▸ **Task to complete**: Starting at the first line of the data, print every line up to and including the one with "7 | 121 | 3.8 | |", but no pictures.

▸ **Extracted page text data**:
++++++++
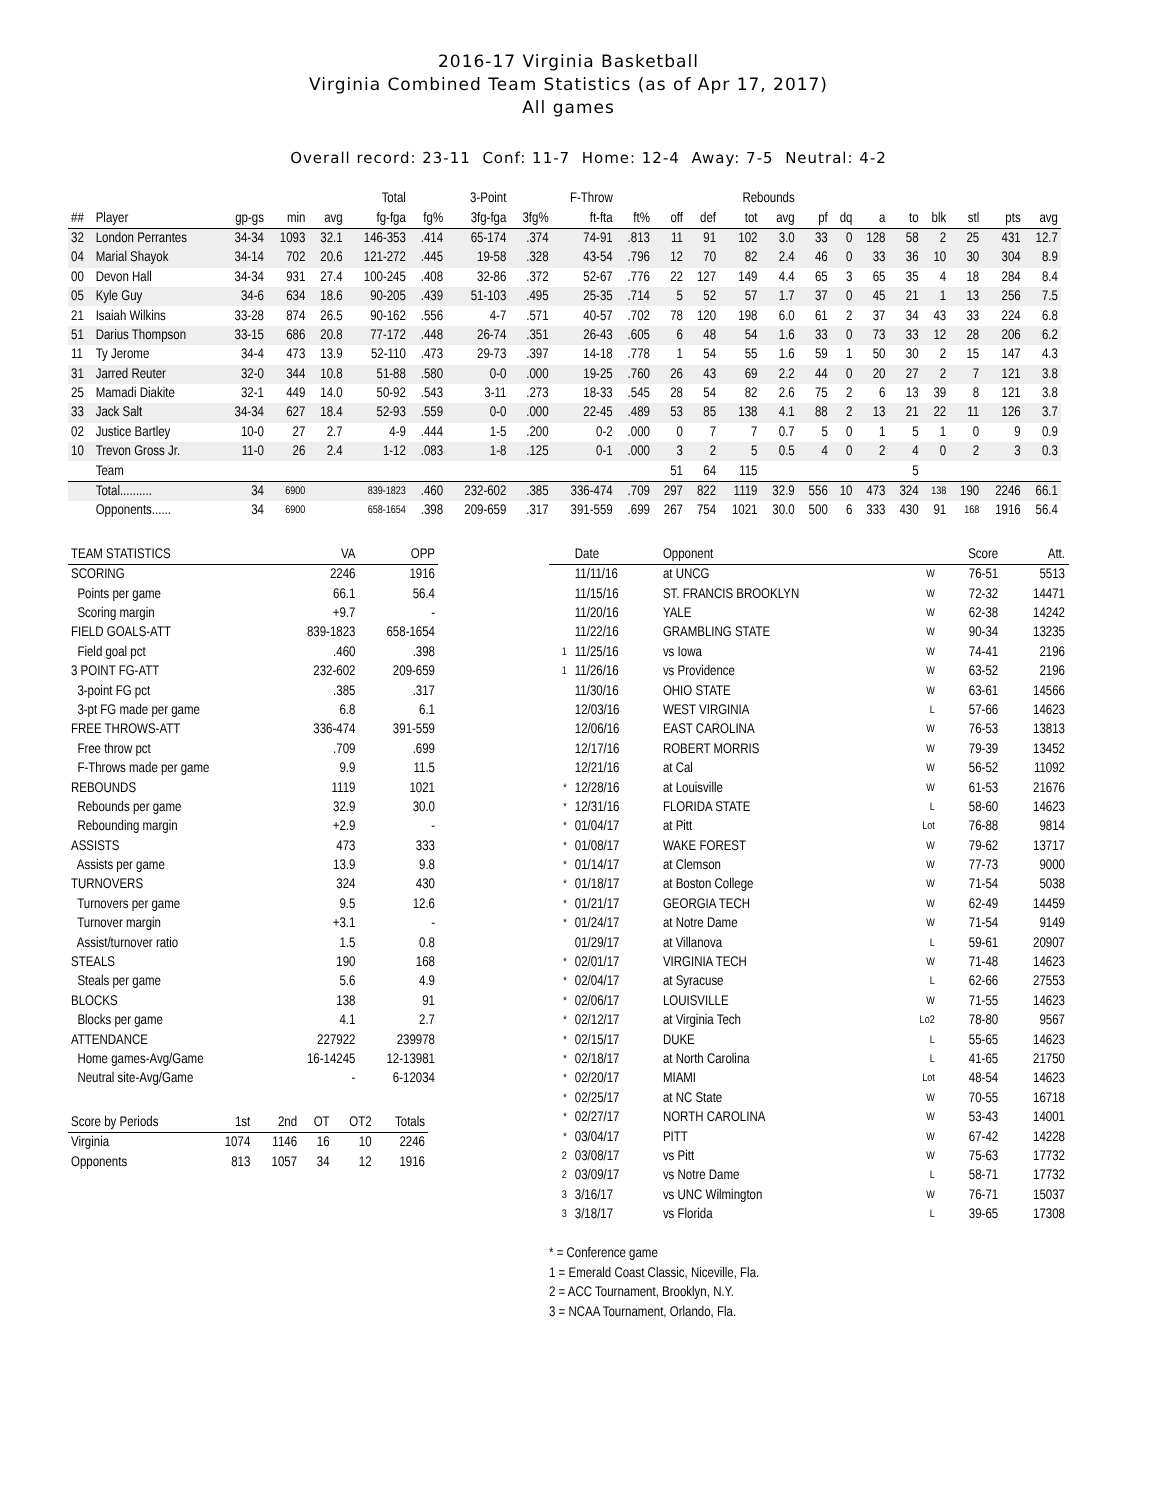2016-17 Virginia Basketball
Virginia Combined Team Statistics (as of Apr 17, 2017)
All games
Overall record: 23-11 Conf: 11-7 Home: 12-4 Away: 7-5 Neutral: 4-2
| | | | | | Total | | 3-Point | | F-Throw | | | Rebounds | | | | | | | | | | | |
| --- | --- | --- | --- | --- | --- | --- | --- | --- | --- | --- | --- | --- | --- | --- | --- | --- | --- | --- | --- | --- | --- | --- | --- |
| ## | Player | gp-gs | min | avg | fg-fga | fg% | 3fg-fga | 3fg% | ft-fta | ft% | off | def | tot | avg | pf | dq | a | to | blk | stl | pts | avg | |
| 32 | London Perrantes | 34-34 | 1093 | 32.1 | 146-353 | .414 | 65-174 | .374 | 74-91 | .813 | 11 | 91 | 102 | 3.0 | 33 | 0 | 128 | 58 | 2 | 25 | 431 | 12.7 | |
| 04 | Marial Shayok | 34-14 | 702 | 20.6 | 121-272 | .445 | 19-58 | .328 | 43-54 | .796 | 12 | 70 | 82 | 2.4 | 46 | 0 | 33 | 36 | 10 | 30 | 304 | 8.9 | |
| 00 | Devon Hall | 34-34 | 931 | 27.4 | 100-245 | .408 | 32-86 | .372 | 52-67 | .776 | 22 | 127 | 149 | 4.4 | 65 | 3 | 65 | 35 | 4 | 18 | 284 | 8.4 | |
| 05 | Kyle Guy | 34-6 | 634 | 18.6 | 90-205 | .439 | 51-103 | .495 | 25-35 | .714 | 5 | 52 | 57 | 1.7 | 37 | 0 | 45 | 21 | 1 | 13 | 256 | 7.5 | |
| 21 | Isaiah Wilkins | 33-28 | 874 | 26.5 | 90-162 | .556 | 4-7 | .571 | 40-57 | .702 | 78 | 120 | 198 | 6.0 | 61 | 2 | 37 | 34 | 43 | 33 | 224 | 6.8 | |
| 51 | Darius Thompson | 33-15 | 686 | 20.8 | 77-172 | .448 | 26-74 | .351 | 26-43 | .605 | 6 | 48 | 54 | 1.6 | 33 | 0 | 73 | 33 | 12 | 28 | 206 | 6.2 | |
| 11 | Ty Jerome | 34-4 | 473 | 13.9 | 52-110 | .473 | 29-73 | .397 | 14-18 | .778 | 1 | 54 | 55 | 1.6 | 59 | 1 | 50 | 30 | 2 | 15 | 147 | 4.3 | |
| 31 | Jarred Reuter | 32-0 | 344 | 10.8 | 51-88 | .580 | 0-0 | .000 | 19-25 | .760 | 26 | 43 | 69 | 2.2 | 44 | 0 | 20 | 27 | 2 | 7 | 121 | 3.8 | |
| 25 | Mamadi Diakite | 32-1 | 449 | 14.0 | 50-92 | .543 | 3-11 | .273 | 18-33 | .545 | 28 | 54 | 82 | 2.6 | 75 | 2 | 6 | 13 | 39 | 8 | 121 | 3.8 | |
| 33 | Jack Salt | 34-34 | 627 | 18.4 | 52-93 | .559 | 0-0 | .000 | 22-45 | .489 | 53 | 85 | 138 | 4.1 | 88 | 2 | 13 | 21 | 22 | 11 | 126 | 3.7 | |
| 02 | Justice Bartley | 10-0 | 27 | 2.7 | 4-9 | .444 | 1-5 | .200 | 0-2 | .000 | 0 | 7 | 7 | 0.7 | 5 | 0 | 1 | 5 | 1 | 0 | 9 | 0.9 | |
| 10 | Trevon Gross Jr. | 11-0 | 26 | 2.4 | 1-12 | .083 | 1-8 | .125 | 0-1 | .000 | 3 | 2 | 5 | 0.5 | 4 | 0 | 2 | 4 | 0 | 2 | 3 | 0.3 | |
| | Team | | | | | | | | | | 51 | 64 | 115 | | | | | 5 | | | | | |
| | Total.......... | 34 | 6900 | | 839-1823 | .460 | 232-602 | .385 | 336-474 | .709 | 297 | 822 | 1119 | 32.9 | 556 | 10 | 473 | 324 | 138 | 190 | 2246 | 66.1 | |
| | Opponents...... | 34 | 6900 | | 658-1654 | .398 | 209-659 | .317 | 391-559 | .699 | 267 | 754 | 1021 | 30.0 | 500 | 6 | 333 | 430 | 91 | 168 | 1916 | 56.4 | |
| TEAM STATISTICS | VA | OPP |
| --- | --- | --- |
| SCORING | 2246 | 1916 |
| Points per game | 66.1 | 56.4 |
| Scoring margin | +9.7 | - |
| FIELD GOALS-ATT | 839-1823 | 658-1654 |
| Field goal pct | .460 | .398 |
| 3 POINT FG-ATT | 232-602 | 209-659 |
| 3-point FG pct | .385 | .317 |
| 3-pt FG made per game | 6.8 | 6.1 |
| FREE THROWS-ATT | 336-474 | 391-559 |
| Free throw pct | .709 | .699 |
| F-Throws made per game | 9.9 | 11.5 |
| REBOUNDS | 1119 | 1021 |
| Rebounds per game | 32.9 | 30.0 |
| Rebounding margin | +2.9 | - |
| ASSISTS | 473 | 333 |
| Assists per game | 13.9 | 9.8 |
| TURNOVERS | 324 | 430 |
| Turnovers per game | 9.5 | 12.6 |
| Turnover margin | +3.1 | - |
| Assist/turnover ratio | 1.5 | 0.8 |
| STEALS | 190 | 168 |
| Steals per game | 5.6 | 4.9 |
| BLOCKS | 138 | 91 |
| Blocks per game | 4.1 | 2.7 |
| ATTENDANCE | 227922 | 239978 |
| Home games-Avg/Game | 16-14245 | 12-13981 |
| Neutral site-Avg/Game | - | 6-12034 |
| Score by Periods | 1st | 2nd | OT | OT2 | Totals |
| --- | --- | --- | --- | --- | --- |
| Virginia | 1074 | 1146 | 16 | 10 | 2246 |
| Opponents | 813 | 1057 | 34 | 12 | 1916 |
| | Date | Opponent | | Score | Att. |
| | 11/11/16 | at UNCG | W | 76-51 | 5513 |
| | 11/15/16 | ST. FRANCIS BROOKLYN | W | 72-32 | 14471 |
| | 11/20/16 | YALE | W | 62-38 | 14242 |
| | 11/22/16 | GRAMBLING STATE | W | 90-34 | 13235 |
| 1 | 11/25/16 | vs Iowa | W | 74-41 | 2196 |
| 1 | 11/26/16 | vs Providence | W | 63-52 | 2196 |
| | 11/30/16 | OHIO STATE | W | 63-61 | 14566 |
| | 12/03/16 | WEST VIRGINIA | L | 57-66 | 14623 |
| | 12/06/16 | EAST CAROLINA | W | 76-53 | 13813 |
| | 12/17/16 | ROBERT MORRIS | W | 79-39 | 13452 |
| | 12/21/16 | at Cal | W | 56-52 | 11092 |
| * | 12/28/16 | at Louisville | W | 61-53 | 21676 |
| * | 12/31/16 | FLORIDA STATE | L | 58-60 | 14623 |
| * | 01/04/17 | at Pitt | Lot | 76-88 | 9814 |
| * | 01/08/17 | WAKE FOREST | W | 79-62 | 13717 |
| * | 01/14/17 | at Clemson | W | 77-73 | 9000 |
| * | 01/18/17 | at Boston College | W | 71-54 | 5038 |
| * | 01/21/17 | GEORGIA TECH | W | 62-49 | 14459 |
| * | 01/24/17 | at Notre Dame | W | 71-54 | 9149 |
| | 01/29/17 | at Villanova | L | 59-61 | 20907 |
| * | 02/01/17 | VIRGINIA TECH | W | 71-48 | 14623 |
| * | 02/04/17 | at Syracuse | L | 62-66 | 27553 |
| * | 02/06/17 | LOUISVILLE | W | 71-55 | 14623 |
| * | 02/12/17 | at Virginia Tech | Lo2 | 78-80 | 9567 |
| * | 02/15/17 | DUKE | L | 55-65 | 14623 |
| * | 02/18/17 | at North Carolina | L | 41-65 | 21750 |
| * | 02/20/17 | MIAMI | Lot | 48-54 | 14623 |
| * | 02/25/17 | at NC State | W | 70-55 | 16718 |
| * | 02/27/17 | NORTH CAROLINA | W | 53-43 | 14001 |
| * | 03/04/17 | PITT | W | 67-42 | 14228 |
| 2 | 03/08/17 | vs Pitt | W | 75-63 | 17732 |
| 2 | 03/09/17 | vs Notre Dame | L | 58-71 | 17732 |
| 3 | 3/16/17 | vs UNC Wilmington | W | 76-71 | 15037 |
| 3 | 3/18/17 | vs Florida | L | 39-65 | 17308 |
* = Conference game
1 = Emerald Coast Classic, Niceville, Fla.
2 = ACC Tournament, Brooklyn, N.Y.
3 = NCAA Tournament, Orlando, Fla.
++++++++
▸ **Answer to this task**:
2016-17 Virginia Basketball
Virginia Combined Team Statistics (as of Apr 17, 2017)
All games
Overall record: 23-11 Conf: 11-7 Home: 12-4 Away: 7-5 Neutral: 4-2
| | | | | | Total | | 3-Point | | F-Throw | | | Rebounds | | | | | | | | | | | |
| --- | --- | --- | --- | --- | --- | --- | --- | --- | --- | --- | --- | --- | --- | --- | --- | --- | --- | --- | --- | --- | --- | --- | --- |
| ## | Player | gp-gs | min | avg | fg-fga | fg% | 3fg-fga | 3fg% | ft-fta | ft% | off | def | tot | avg | pf | dq | a | to | blk | stl | pts | avg | |
| 32 | London Perrantes | 34-34 | 1093 | 32.1 | 146-353 | .414 | 65-174 | .374 | 74-91 | .813 | 11 | 91 | 102 | 3.0 | 33 | 0 | 128 | 58 | 2 | 25 | 431 | 12.7 | |
| 04 | Marial Shayok | 34-14 | 702 | 20.6 | 121-272 | .445 | 19-58 | .328 | 43-54 | .796 | 12 | 70 | 82 | 2.4 | 46 | 0 | 33 | 36 | 10 | 30 | 304 | 8.9 | |
| 00 | Devon Hall | 34-34 | 931 | 27.4 | 100-245 | .408 | 32-86 | .372 | 52-67 | .776 | 22 | 127 | 149 | 4.4 | 65 | 3 | 65 | 35 | 4 | 18 | 284 | 8.4 | |
| 05 | Kyle Guy | 34-6 | 634 | 18.6 | 90-205 | .439 | 51-103 | .495 | 25-35 | .714 | 5 | 52 | 57 | 1.7 | 37 | 0 | 45 | 21 | 1 | 13 | 256 | 7.5 | |
| 21 | Isaiah Wilkins | 33-28 | 874 | 26.5 | 90-162 | .556 | 4-7 | .571 | 40-57 | .702 | 78 | 120 | 198 | 6.0 | 61 | 2 | 37 | 34 | 43 | 33 | 224 | 6.8 | |
| 51 | Darius Thompson | 33-15 | 686 | 20.8 | 77-172 | .448 | 26-74 | .351 | 26-43 | .605 | 6 | 48 | 54 | 1.6 | 33 | 0 | 73 | 33 | 12 | 28 | 206 | 6.2 | |
| 11 | Ty Jerome | 34-4 | 473 | 13.9 | 52-110 | .473 | 29-73 | .397 | 14-18 | .778 | 1 | 54 | 55 | 1.6 | 59 | 1 | 50 | 30 | 2 | 15 | 147 | 4.3 | |
| 31 | Jarred Reuter | 32-0 | 344 | 10.8 | 51-88 | .580 | 0-0 | .000 | 19-25 | .760 | 26 | 43 | 69 | 2.2 | 44 | 0 | 20 | 27 | 2 | 7 | 121 | 3.8 | |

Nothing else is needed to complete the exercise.